## WHAT YOU SHOULD DO
Please repeat the lines below exactly. Begin with the line containing "45 110 33250" and go on through the line containing "87 170 10344".

## GIVEN RECORDS
● ● ● ●
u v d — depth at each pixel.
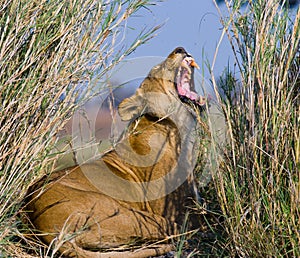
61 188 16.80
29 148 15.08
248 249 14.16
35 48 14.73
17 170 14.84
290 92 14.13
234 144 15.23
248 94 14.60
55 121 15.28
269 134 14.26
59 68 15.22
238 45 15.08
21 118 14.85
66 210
● ● ● ●
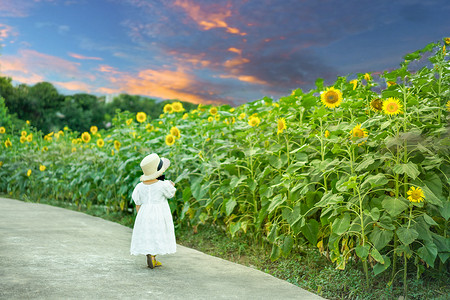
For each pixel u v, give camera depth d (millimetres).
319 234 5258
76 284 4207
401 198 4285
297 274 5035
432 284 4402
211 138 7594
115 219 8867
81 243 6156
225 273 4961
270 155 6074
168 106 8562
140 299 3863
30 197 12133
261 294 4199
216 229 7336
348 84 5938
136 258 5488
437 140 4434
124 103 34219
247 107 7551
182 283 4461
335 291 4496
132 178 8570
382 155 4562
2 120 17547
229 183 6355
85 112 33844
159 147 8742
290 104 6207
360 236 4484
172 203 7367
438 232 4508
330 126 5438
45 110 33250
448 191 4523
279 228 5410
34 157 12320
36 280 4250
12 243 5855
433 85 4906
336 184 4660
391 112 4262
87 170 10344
● ● ● ●
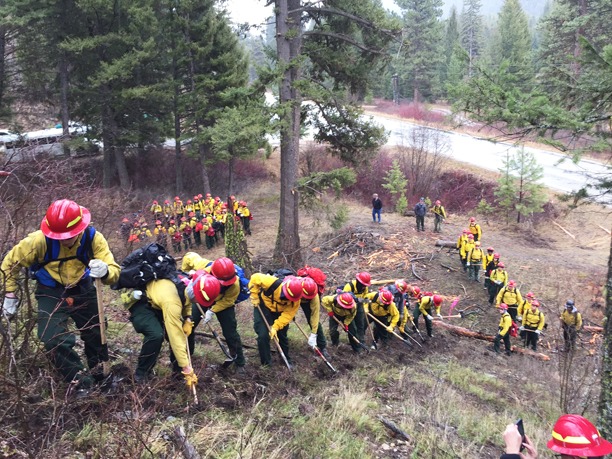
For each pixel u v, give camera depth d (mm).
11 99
● ● ● ●
## EXERCISE ANSWER
45 110 33250
448 191 4523
279 228 5410
34 157 12320
36 280 4250
12 243 5855
433 85 4906
336 184 4660
391 112 4262
87 170 10344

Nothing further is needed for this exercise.